## REQUEST A
Reproduce the passage in the patch performance discussion between "Somebody please correct" and "very good) performance.", inclusive.

EXCERPT PROVIDED START

Evidently, the full effect of the patches won't be known until the BIOS patch becomes available and is applied. And then I'm wondering if the I/O operations are going to be most affected, what does the combination of patches do to uploading and downloading, particularly with larger files? Things like skin uploads and downloads would probably be only minimally affected, but what about driver/firmware downloads from Nvidia, for example? Some of those can reach up to 140GB and more.
Somebody please correct me if I'm wrong, but as I understand this, it won't matter how fast your internet is, I/O operations, uploads and downloads will be slowed. Is that right? If so, then the impact of this may be greater than was first revealed.
I suspect network latency will still be orders of magnitude greater than the overhead of these patches on context switches (as the CPU swaps between user and kernel mode).
It not so much how much I/O happens but how many system calls a program makes to the OS that is a factor. Eg if some dumb program read/wrote (or sent/received) a large file one byte at-a-time then these patches would really hurt it's (already not very good) performance.
Ok it's the patch, not the vulnerability that will slow things down. Now as far as bits per second over the network that doesn't matter. Information will still transfer 100 gigabits per second for me. What will slow down is the computer itself not the network. As far as network the speed is whichever is the slowest computer involved. What we are talking is the computer if i'm understanding this do to the patch you processor will slow down 17-27%, and your ssd drive anywhere between 8-40 percent depending on what it is doing, and the brand of ssd drive.

EXCERPT PROVIDED END

## REQUEST B
Rewrite the entries from their start through the line containing "Kombinierbare Artikel", inclusive, with "Downloads" replaced by "Dateien" and all else unchanged. Leave out the pictures.

DATA SUPPLIED START

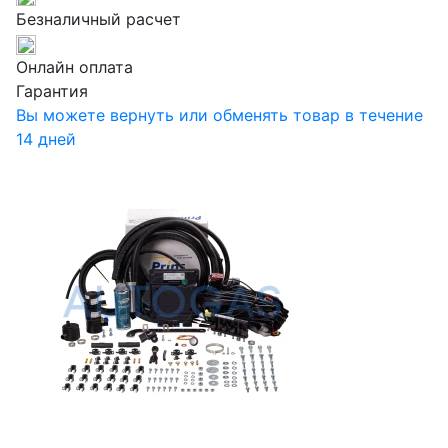
Безналичный расчет
Онлайн оплата
Гарантия
Вы можете вернуть или обменять товар в течение
14 дней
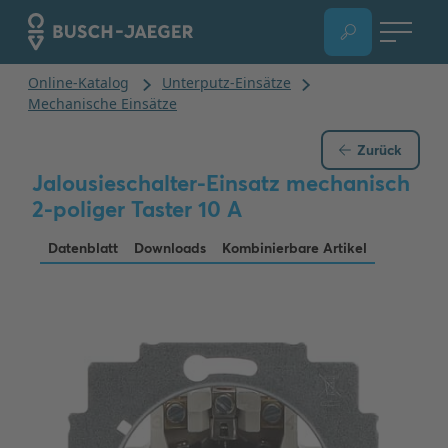
Zurück
Jalousieschalter-Einsatz mechanisch
2-poliger Taster 10 A
Datenblatt
Downloads
Kombinierbare Artikel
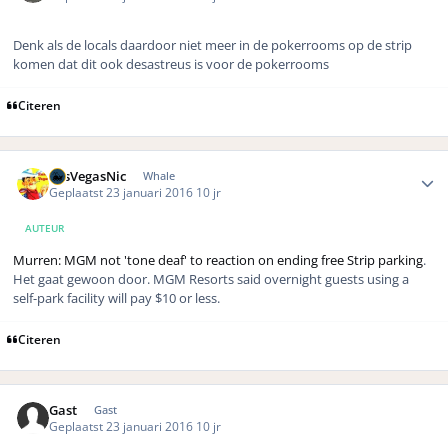
Denk als de locals daardoor niet meer in de pokerrooms op de strip
komen dat dit ook desastreus is voor de pokerrooms
Citeren
Author stats
LasVegasNic
Whale
Geplaatst
23 januari 2016
10 jr
AUTEUR
Murren: MGM not 'tone deaf' to reaction on ending free Strip parking
.
Het gaat gewoon door.
MGM Resorts said overnight guests using a
self-park facility will pay $10 or less.
Citeren
Gast
Gast
Geplaatst
23 januari 2016
10 jr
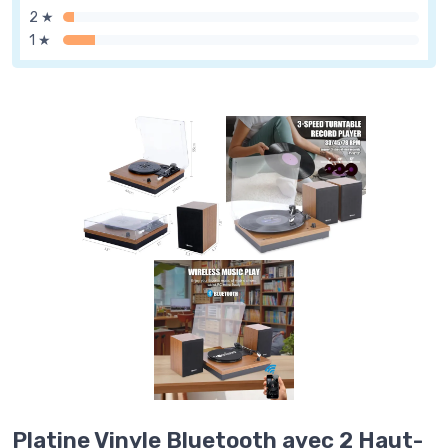
2 ★
1 ★
Platine Vinyle Bluetooth avec 2 Haut-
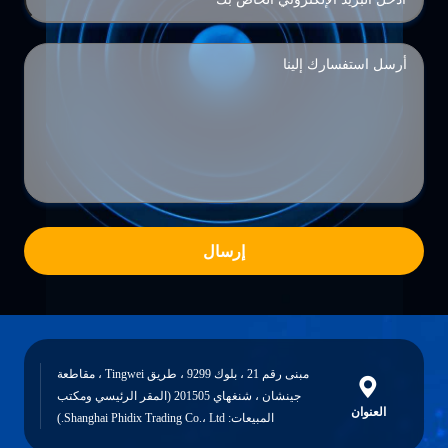
إرسال
مبنى رقم 21 ، بلوك 9299 ، طريق Tingwei ، مقاطعة
جينشان ، شنغهاي 201505 (المقر الرئيسي ومكتب
العنوان
المبيعات: Shanghai Phidix Trading Co.، Ltd.)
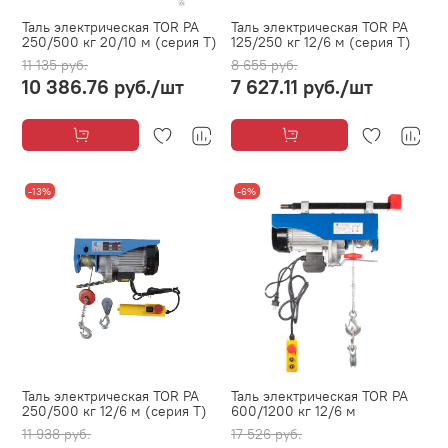
Таль электрическая TOR PA
Таль электрическая TOR PA
250/500 кг 20/10 м (серия T)
125/250 кг 12/6 м (серия T)
11 135 руб.
8 655 руб.
10 386.76 руб.
/шт
7 627.11 руб.
/шт
-13%
-6%
Таль электрическая TOR PA
Таль электрическая TOR PA
250/500 кг 12/6 м (серия T)
600/1200 кг 12/6 м
11 938 руб.
17 526 руб.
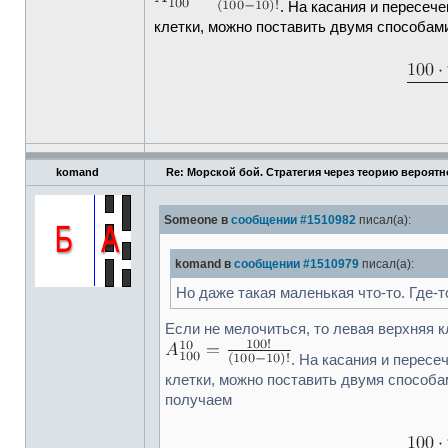
. На касания и пересеч
клетки, можно поставить двумя способам
komand
Re: Морской бой. Стратегия через теорию вероятн
Someone в
сообщении #1510982
писал(а):
komand в
сообщении #1510979
писал(а):
Но даже такая маленькая что-то. Где-
Если не мелочиться, то левая верхняя 
. На касания и пересе
клетки, можно поставить двумя способ
получаем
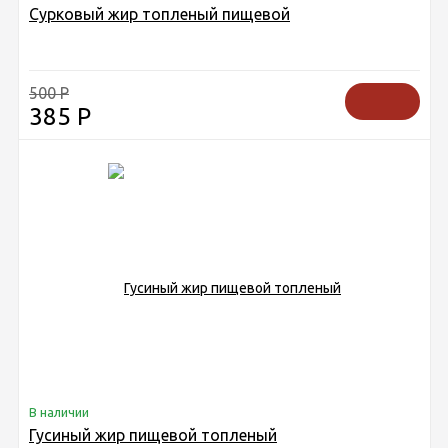
Сурковый жир топленый пищевой
500
Р
385
Р
В наличии
Гусиный жир пищевой топленый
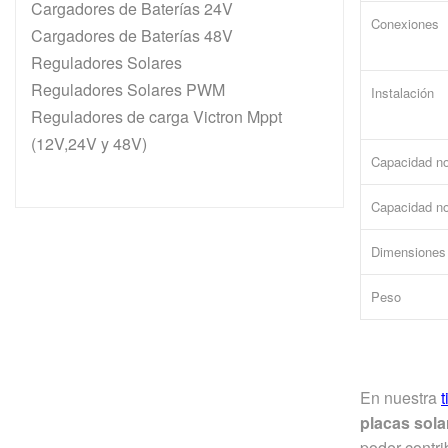
Cargadores de Baterías 24V
Conexiones
Cargadores de Baterías 48V
Reguladores Solares
Reguladores Solares PWM
Instalación
Reguladores de carga Victron Mppt
(12V,24V y 48V)
Capacidad n
Capacidad n
Dimensiones
Peso
En nuestra
placas sola
poder contri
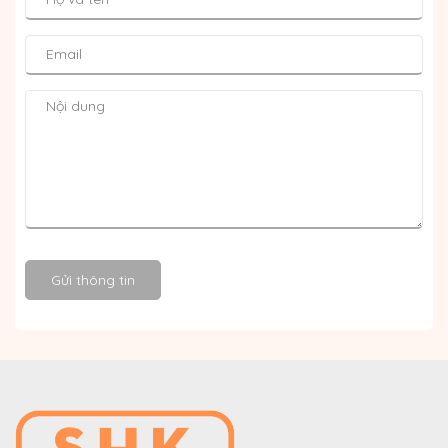
Gửi thông tin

DATA SUPPLIED END

## ANSWER AREA A
Somebody please correct me if I'm wrong, but as I understand this, it won't matter how fast your internet is, I/O operations, uploads and downloads will be slowed. Is that right? If so, then the impact of this may be greater than was first revealed.
I suspect network latency will still be orders of magnitude greater than the overhead of these patches on context switches (as the CPU swaps between user and kernel mode).
It not so much how much I/O happens but how many system calls a program makes to the OS that is a factor. Eg if some dumb program read/wrote (or sent/received) a large file one byte at-a-time then these patches would really hurt it's (already not very good) performance.

## ANSWER AREA B
Безналичный расчет
Онлайн оплата
Гарантия
Вы можете вернуть или обменять товар в течение
14 дней
Zurück
Jalousieschalter-Einsatz mechanisch
2-poliger Taster 10 A
Datenblatt
Dateien
Kombinierbare Artikel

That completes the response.